Certamente aveva degli “aiuti” alle sue spalle. Chi siano ancora non è chiaro; secondo Accattoli si trattava di “quella frangia del terrorismo islamista che, in un certo senso, precorre i tempi dell’attuale tempesta terroristica di matrice fondamentalista. Nella storia dell’islam c’è sempre stato l’uso della spada o dell’attentato per l’affermazione della propria identità. Non è una novità di questi decenni e Ali Agca faceva parte di questo flusso storico”.
Flusso che ora, con lo Stato Islamico e i suoi attentati in Europa, tocca le sue vette più feroci. “Ci sono oggi tanti terroristi che tra gli obiettivi su cui mettere le mani includono il Vaticano. L’idea nel mondo islamista di conquistare Roma è antica, non è una follia dell’Isis, viene dal Medioevo e sempre hanno pensato così”.

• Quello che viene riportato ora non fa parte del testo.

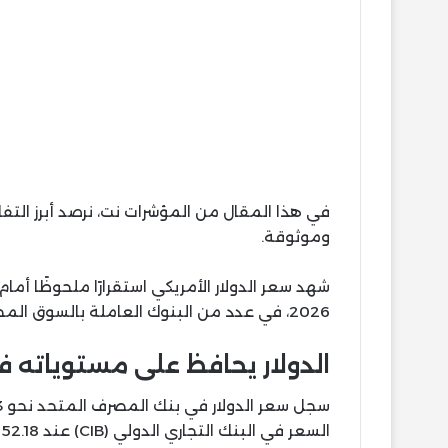
في هذا المقال من المؤشرات نت، نرصد أبرز ال
وموثوقة.
2026، في عدد من البنوك العاملة بالسوق المحلية، وسط استمرار حالة الهدوء النسبي في سوق الصرف.
الدولار يحافظ على مستوياته ف
السعر في البنك التجاري الدولي (CIB) عند 52.18 جنيه للشراء و52.28 جنيه للبيع.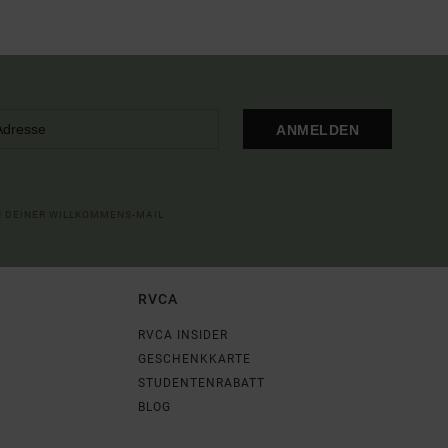
ANMELDEN
IN DEINER WILLKOMMENS-MAIL
RVCA
RVCA INSIDER
GESCHENKKARTE
STUDENTENRABATT
BLOG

Potrebbe dunque ripetersi la scena di un Papa colpito a morte in pubblico? “Può darsi, ma non a Roma”, afferma il giornalista. “Nella fantomatica conquista di Roma da parte degli estremisti c’è anche l’uccisione del Papa. Sono sicuro che mai conquisteranno Roma perché è contro ogni evidenza dell’attuale compagine mondiale, ma non posso essere sicuro che non riescano ad attentare al Papa”. “Magari non a Roma perché c’è ormai un’attenzione molto sofisticata: il sistema di sicurezza è cresciuto, soprattutto intorno al Vaticano, ha una sua esperienza, non è così sprovveduto come quando Ali Agca entrò dentro la piazza armato e nessuno se ne accorse. Questo oggi non sarebbe possibile… Però il Papa si muove, esce molto dal Vaticano, va in giro per il mondo in continuazione. Quindi la possibilità di attentato è da tenere in conto”.
Peraltro, quel 13 maggio 1981 ha segnato una svolta per la figura del Papa per secoli così “ultra sicura, intangibile” sulla sua sedia gestatoria, scortata dalle Guardie nobili. Quegli spari e quel sangue versato da Wojtyla in piazza San Pietro hanno cancellato tutto questo portando il Papa “come simbolo oltre che come persona, nel fuoco del dramma storico contemporaneo che è il terrorismo politico, il terrorismo islamista”.
“È mutata la percezione del Papa – sottolinea Accattoli – Tutti, oggi, guardandolo tra la folla pensiamo ‘potrebbero sparargli’. Questo prima non c’era, era impossibile perché il Papa in passato non dava l’idea di essere esposto. Ora invece è normale vedere il Papa che si abbassa, che esce, che si mescola alla comune umanità, che rischia la vita… Si è recuperata, insomma, la dimensione di rischio dell’avventura cristiana nella storia. Ora è del tutto chiaro che il Papa è esposto e questo è evangelico, è verità umana e cristiana”.